[PAGE EXCERPT Boundary: Start]

I usually tow the dinghy with a floating line and a bridle on the dingy. I think it might do better with a bridle on the mother ship too. Nothing is in the dingy should it flip over, but I do not like to tow in 20 plus knots. I was thinking about the drag issue and i'm not sure if that is much of an issue unless in light winds. In heavier winds the limit is hull speed and the sails should propell the boat enough to overcome the drag. IMHO No proof however. The issue I have is it getting swamped, but then again I responded to someone the other day about hurricane conditions and how I handled the dingy. While I was anchored in a hurricane hole and it was only a Cat 1, I did fill the dinghy with water and it did well tied astern of the boat on about 20 feet or so of floating line. The waves were not much of a factor so I'm not sure how that might play. There have been times when sailing that the dingy has sped down a wave to hit the stern of the boat, but adjusting the painter to having it ride further away or even bringing it right up to the stern has remedied the situation. The dinghy is a 10 ft. Archilles with wooden floor and the mother ship is a 37 foot Tayana with limited deck space.


----------



## sck5 (Aug 20, 2007)

davits are quite useful in settled weather in places like the Chesapeake or the ICW. Easy to get the boat up and down, which I cant say about the deck. Also, my marina is OK with me having it on davits but not tied to the stern. Hauling it up on deck or taking it to the dinghy dock every time I come back is a pain. For bad weather or on the ocean it goes on the deck. But davits are very convenient things. Also, and maybe I am just being paranoid, I feel like it is less likely to be stolen from davits than from floating around behind the boat. Not such an issue most places in the Chesapeake but a real issue in some islands.


----------



## chenniepreston (May 8, 2006)

We towed our dinghy the entire length of the ICW from Cape May to Miami. We ALWAYS took off the motor as we had a lift on the stern of our Tartan 37.
We carried it on deck for crossings in open water, like across the Gulf Stream, but we towed it from Bimini all the way to Georgetown, and back.
It will cost you about a knot, but who cares!! It's a hassle to take it in and out of the water, tie it down etc. We had a 11' Zodiac with plywood floors.
I wouldn't have an inflatable floor as everyone we knew that had one had leaks, and it was soft. It's nice to be able to toss in your anchor, fuel, shells or what ever and not worry about it.


----------



## lancelot9898 (Dec 30, 2008)

chenniepreston said:


> We had a 11' Zodiac with plywood floors.

[PAGE EXCERPT Boundary: End]

EXERCISES –
**1)** In the dinghy-towing thread, how much speed does chenniepreston say towing the dinghy will cost?
**2)** Decide whether each statement agrees with the dinghy-towing thread. Answer yes or no for each, and quote the deciding words. (a) sck5's marina permits the dinghy on davits but not tied to the stern. (b) The writer of the first post is comfortable towing in winds of 20 plus knots. (c) chenniepreston carried the dinghy on deck between Bimini and Georgetown.

[PROVIDED DATA Boundary: Start]

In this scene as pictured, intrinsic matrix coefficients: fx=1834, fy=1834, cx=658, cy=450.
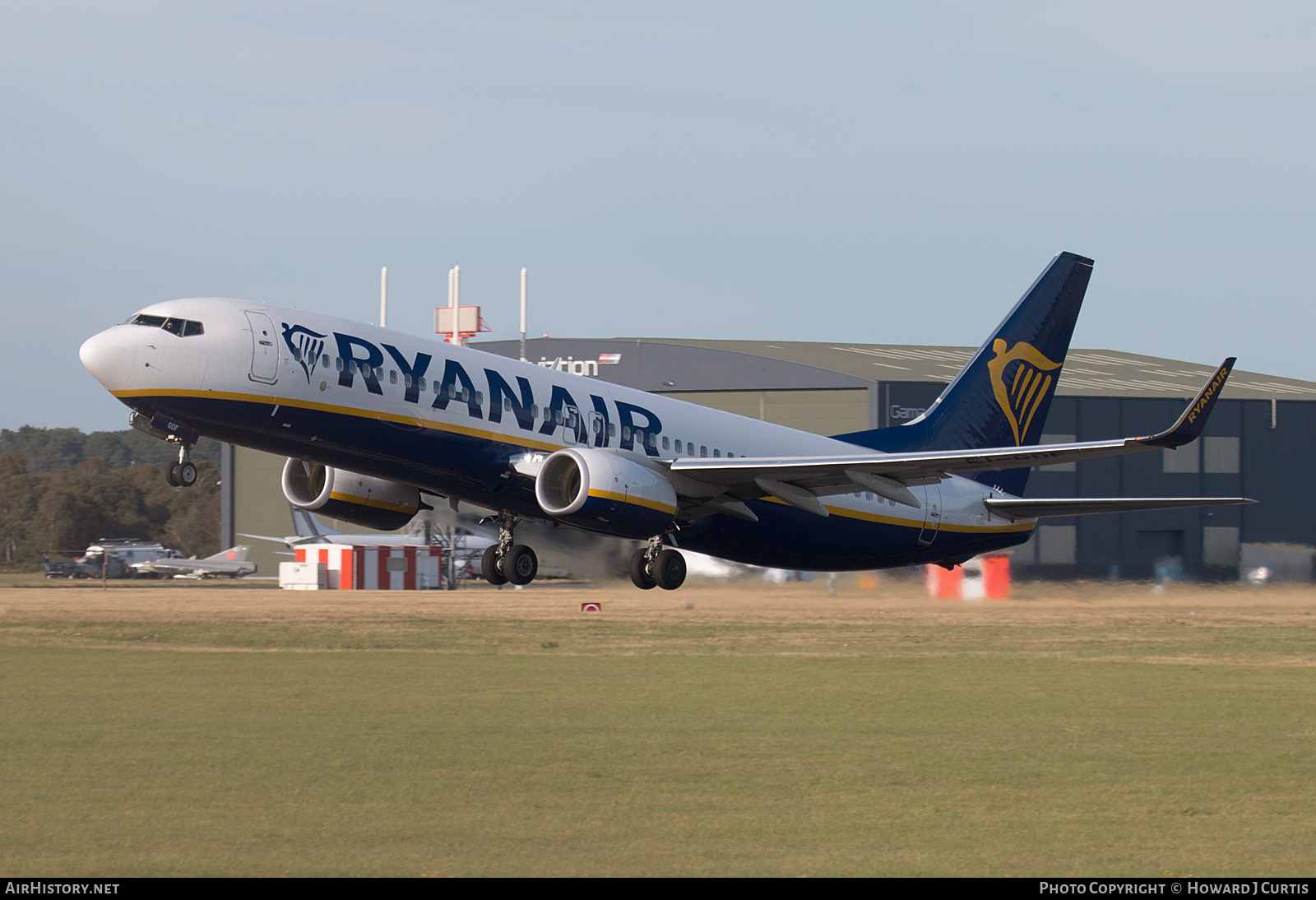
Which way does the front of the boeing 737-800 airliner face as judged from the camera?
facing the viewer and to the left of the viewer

[PROVIDED DATA Boundary: End]
[PROVIDED DATA Boundary: Start]

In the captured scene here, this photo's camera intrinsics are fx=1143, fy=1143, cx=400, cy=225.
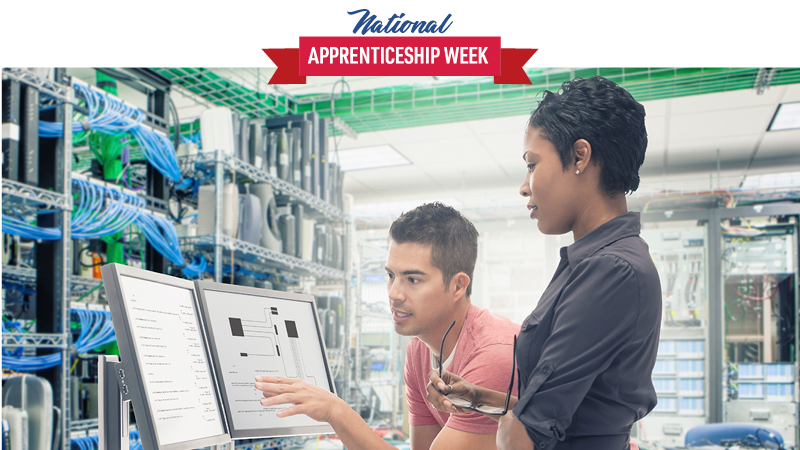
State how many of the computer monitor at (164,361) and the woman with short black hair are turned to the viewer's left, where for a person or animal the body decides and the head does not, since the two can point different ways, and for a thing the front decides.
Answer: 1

[PROVIDED DATA Boundary: End]

OUTPUTS FOR THE TASKS –
**1)** About a knot.

**2)**
(a) Yes: "my marina is OK with me having it on davits but not tied to the stern"
(b) No: "I do not like to tow in 20 plus knots"
(c) No: "we towed it from Bimini all the way to Georgetown, and back"